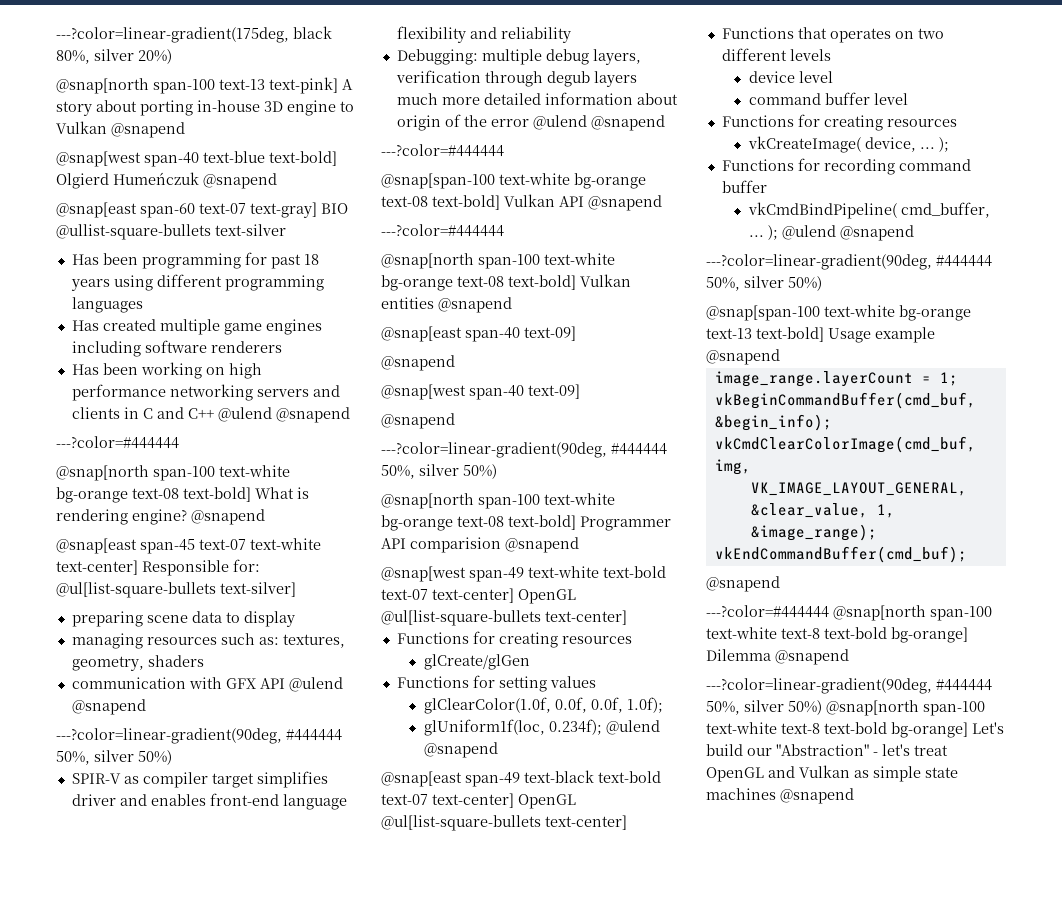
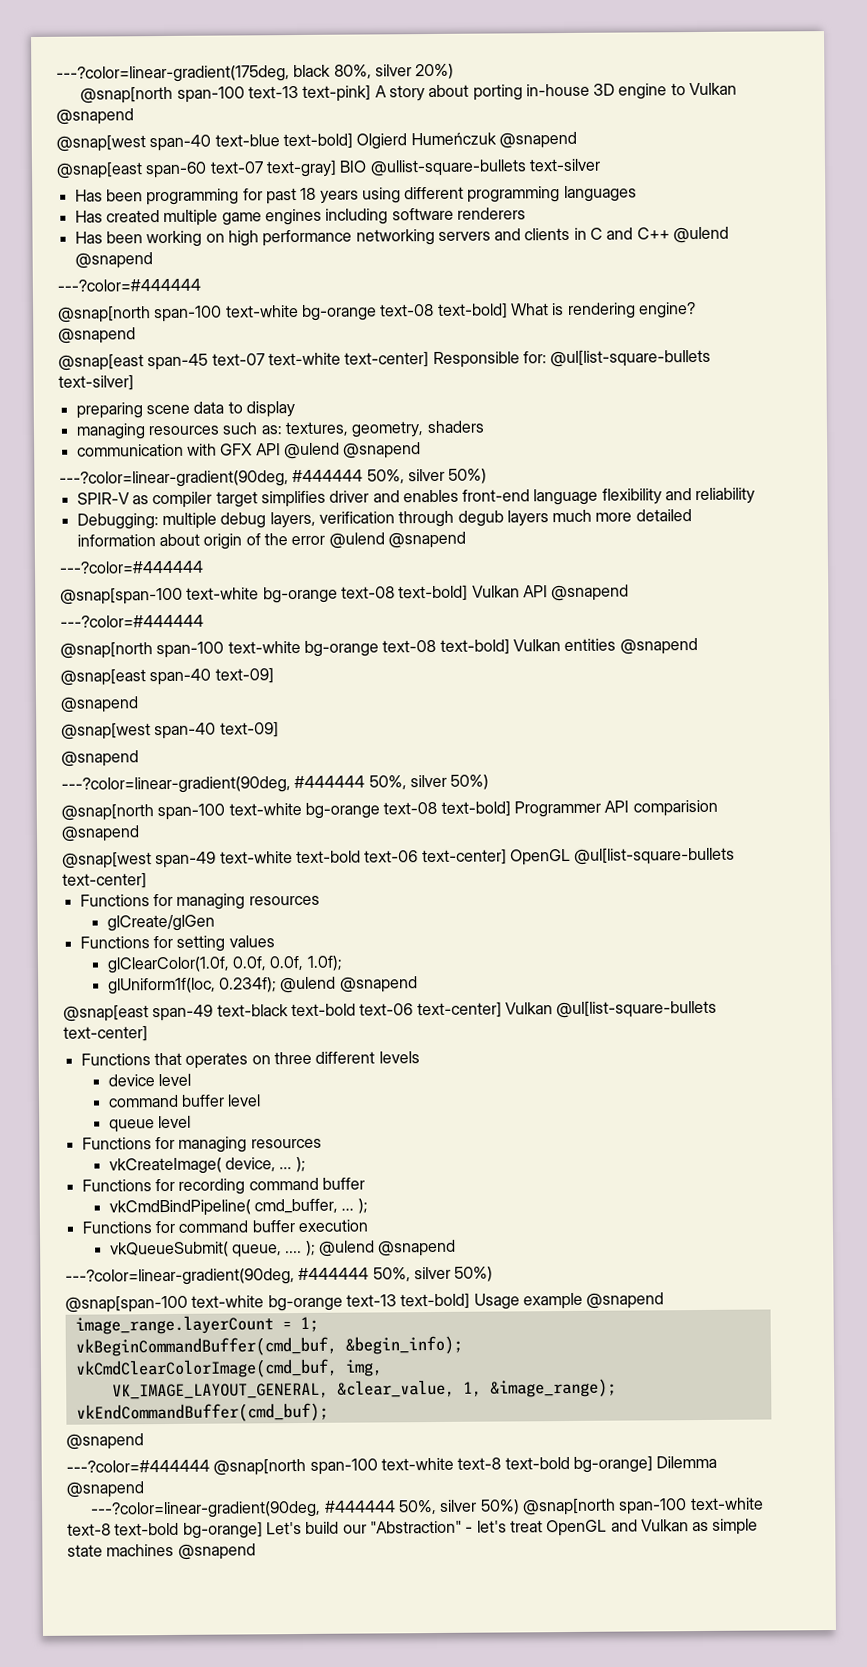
[381,589,428,600] text-07 -> [364,850,419,863] text-06
[498,632,558,648] creating -> [176,893,246,910] managing
[381,793,576,809] text-07 text-center] OpenGL -> [359,1001,553,1019] text-06 text-center] Vulkan
[917,28,944,39] two -> [273,1051,312,1065] three
[721,114,883,131] // Functions for creating -> [108,1115,191,1133] [81,1136,248,1153] // queue level // Functions for managing
(778, 232) none -> [81,1219,368,1234] [109,1240,316,1258] // Functions for command buffer execution // vkQueueSubmit( queue, .... );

**Your assignment:** Pull out all lines in the data above that include "queue".

**Written answer:**
[721,114,883,131] // Functions for creating -> [108,1115,191,1133] [81,1136,248,1153] // queue level // Functions for managing
(778, 232) none -> [81,1219,368,1234] [109,1240,316,1258] // Functions for command buffer execution // vkQueueSubmit( queue, .... );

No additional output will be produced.